··· MATERIAL FOR THIS TASK ···

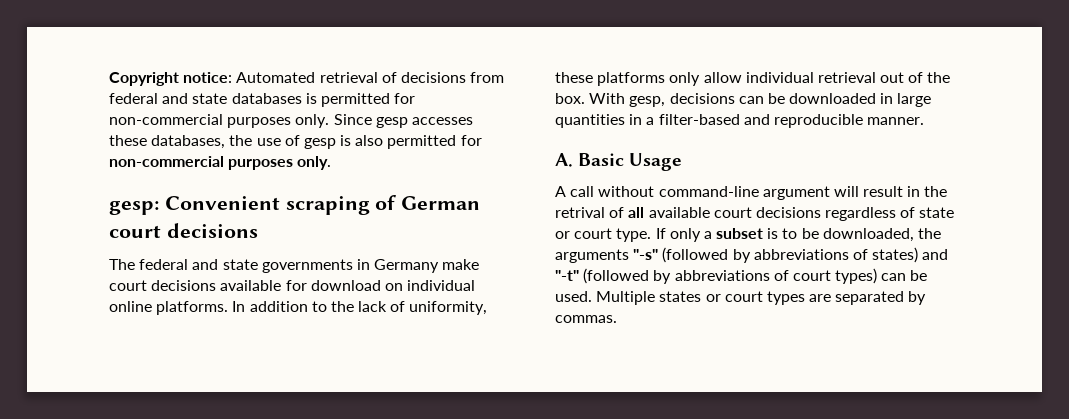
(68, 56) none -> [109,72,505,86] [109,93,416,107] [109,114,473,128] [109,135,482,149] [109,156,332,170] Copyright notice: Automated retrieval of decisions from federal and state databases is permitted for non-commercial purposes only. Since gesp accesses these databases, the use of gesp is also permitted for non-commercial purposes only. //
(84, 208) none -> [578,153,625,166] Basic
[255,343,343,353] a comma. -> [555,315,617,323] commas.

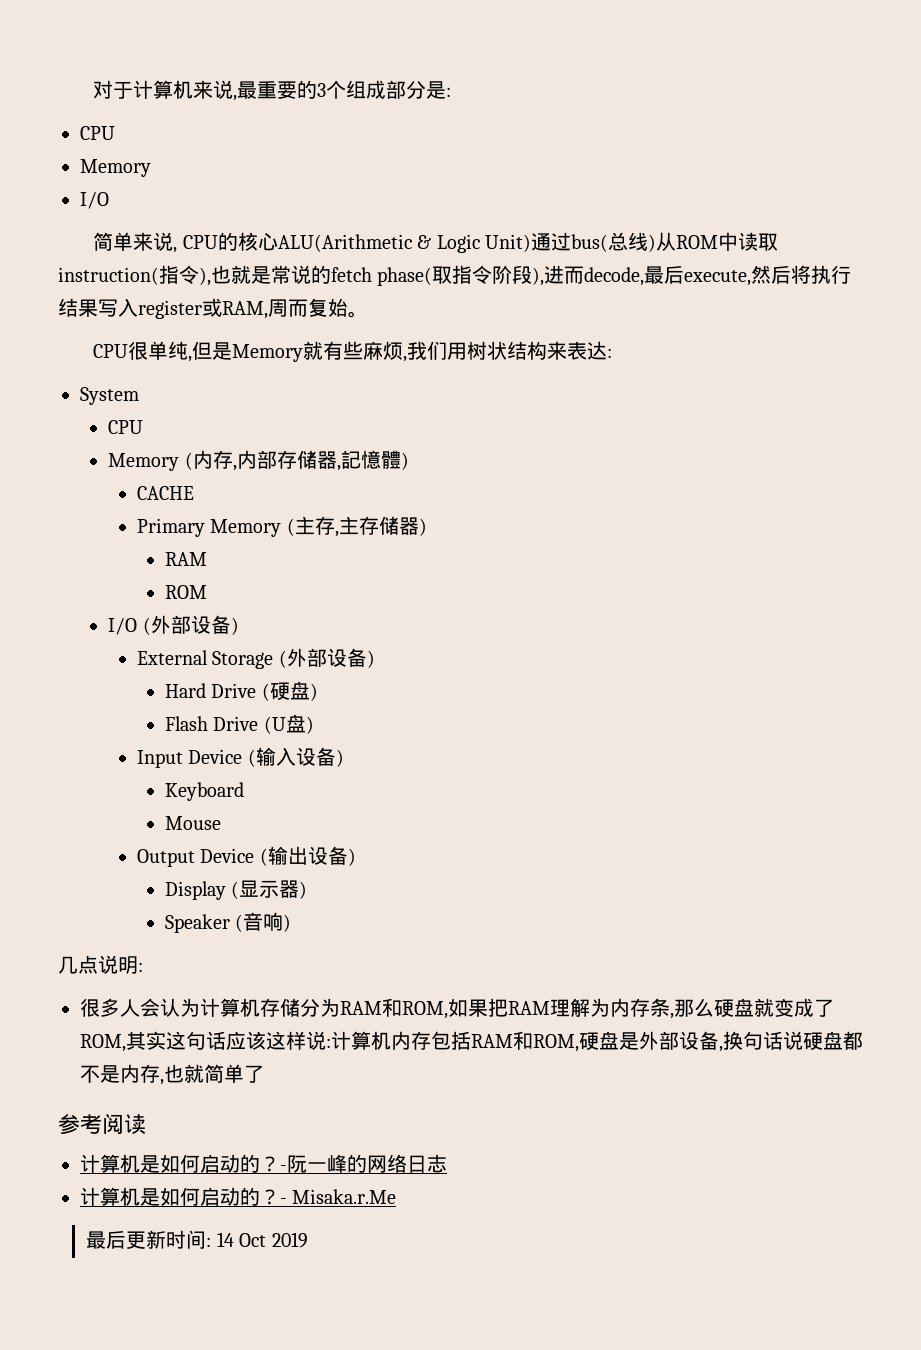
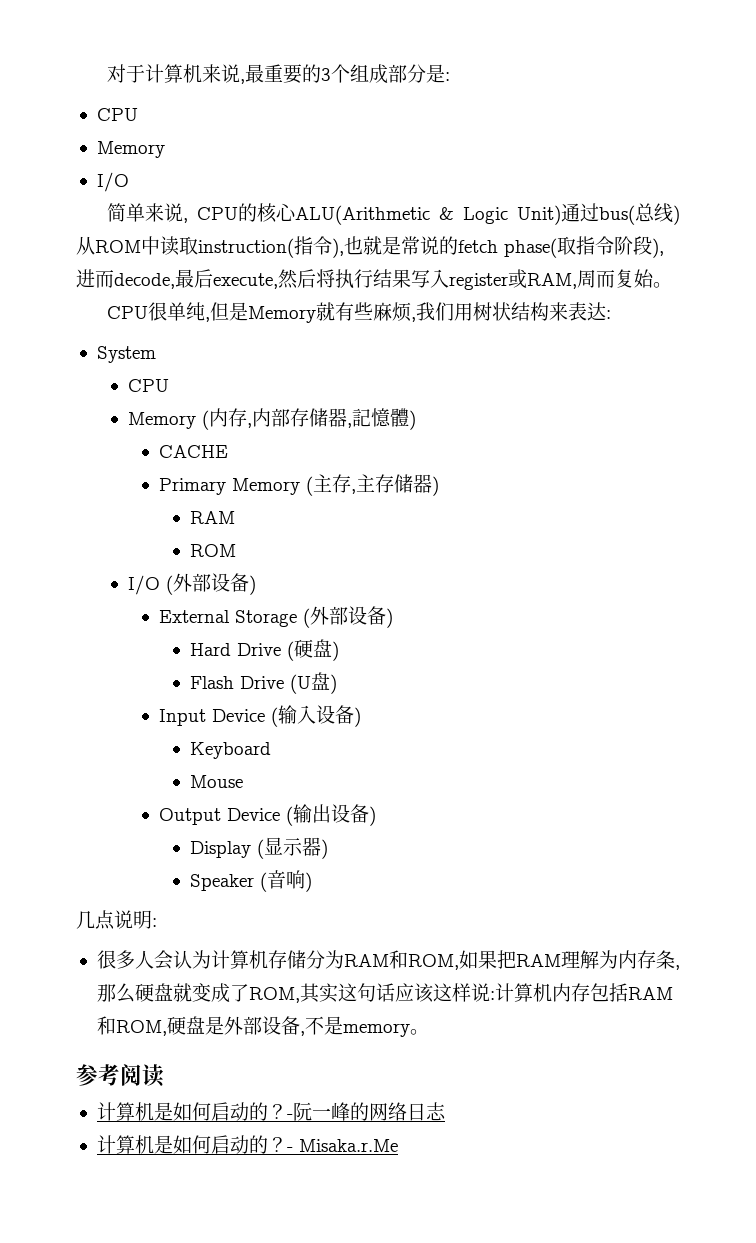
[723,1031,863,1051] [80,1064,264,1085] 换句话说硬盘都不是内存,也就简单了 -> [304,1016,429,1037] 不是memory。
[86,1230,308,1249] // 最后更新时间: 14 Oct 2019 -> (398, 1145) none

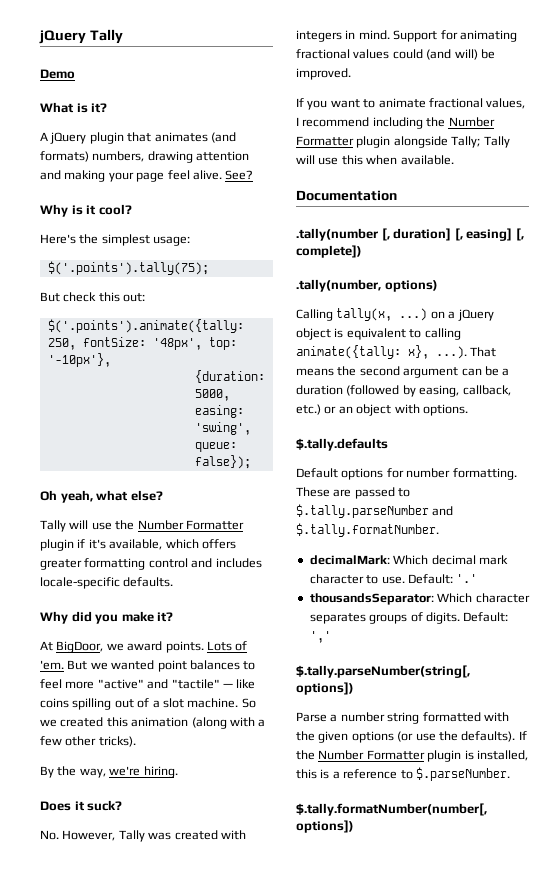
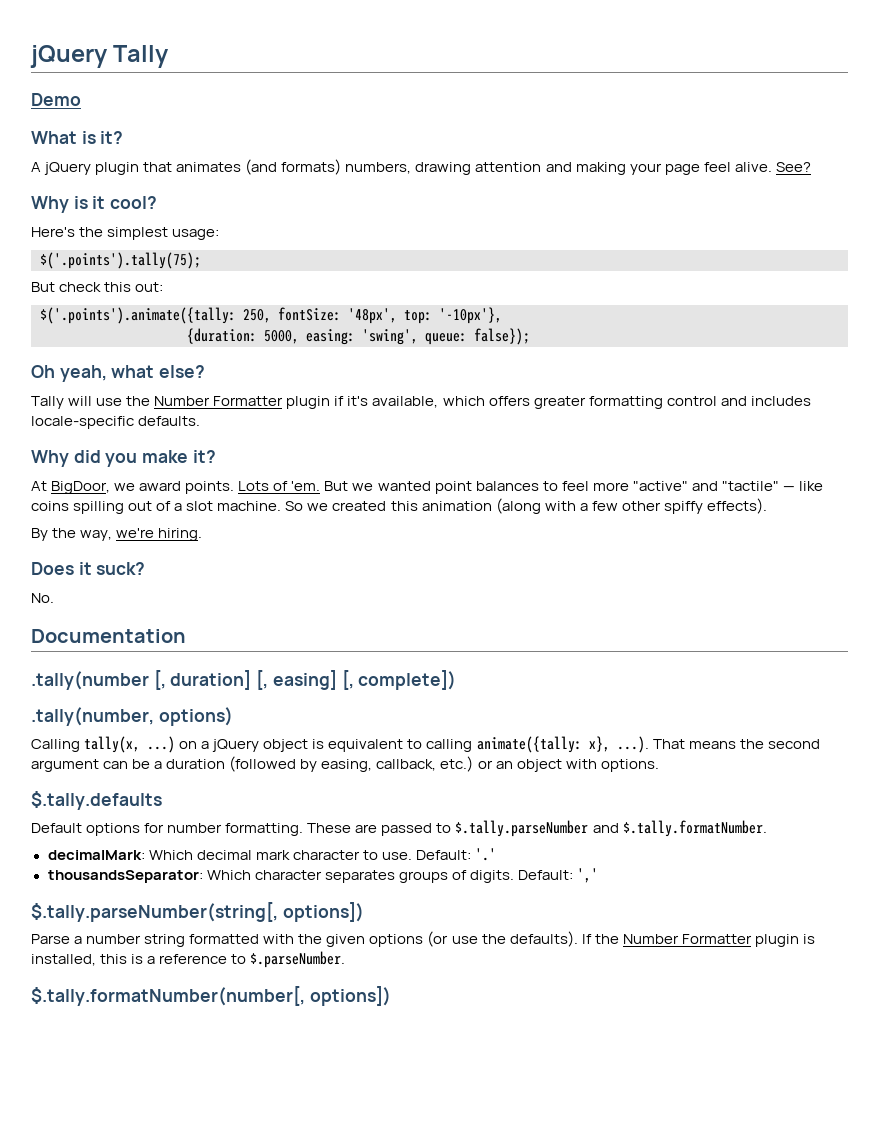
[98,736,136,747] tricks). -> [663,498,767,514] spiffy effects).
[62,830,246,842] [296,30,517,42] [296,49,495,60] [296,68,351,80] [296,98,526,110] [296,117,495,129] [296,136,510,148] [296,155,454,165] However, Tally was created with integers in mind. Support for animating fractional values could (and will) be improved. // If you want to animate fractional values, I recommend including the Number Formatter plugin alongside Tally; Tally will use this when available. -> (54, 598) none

···
··· MATERIAL FOR THIS TASK ···

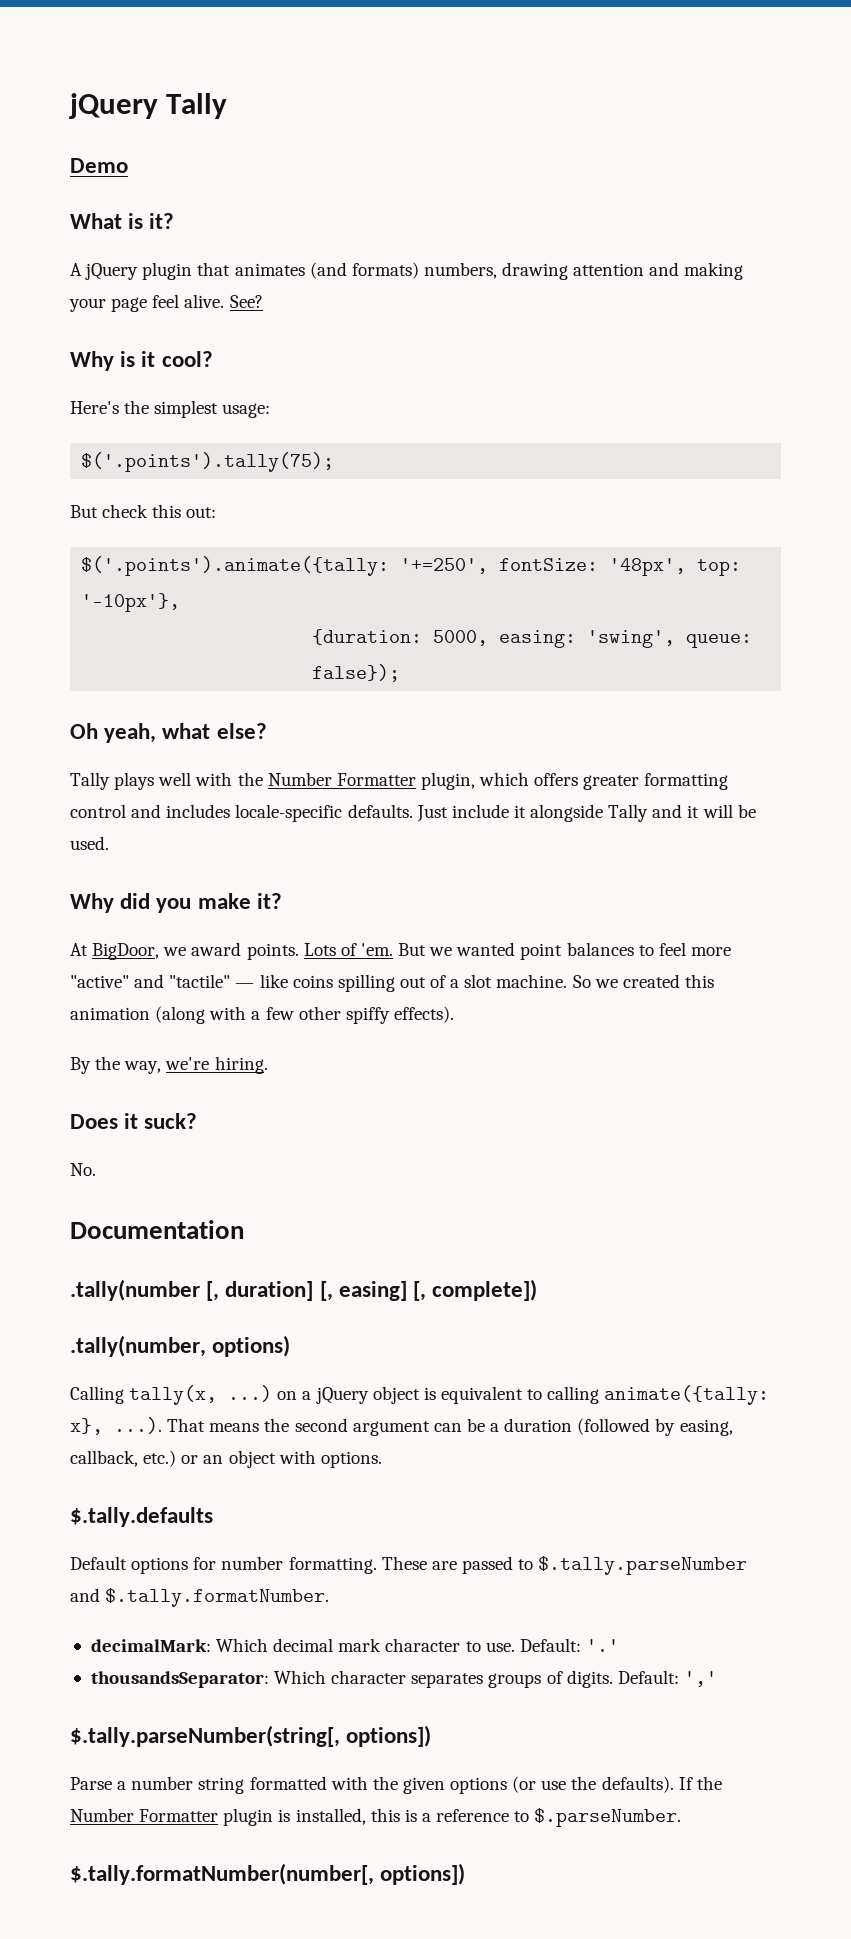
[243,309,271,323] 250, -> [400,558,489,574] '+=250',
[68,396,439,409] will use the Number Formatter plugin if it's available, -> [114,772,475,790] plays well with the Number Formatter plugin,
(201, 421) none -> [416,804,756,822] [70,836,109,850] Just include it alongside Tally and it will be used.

···
··· MATERIAL FOR THIS TASK ···

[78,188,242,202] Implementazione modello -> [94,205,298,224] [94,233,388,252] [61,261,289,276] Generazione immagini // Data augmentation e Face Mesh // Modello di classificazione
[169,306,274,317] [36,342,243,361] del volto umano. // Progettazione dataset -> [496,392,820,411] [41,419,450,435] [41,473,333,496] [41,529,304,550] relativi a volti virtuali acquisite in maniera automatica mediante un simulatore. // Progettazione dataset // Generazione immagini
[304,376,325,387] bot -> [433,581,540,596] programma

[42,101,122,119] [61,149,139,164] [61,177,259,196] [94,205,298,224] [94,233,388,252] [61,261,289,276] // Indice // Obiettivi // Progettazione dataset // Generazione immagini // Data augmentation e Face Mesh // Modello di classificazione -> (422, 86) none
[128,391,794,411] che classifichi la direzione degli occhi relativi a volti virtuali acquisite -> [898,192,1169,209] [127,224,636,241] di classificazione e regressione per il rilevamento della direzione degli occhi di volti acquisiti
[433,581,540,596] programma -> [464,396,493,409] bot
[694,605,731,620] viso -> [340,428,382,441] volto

···

EXERCISE BRIEF: In the records above, locate every line with the string "Generazione" and copy it.

TASK OUTPUT:
[78,188,242,202] Implementazione modello -> [94,205,298,224] [94,233,388,252] [61,261,289,276] Generazione immagini // Data augmentation e Face Mesh // Modello di classificazione
[169,306,274,317] [36,342,243,361] del volto umano. // Progettazione dataset -> [496,392,820,411] [41,419,450,435] [41,473,333,496] [41,529,304,550] relativi a volti virtuali acquisite in maniera automatica mediante un simulatore. // Progettazione dataset // Generazione immagini
[42,101,122,119] [61,149,139,164] [61,177,259,196] [94,205,298,224] [94,233,388,252] [61,261,289,276] // Indice // Obiettivi // Progettazione dataset // Generazione immagini // Data augmentation e Face Mesh // Modello di classificazione -> (422, 86) none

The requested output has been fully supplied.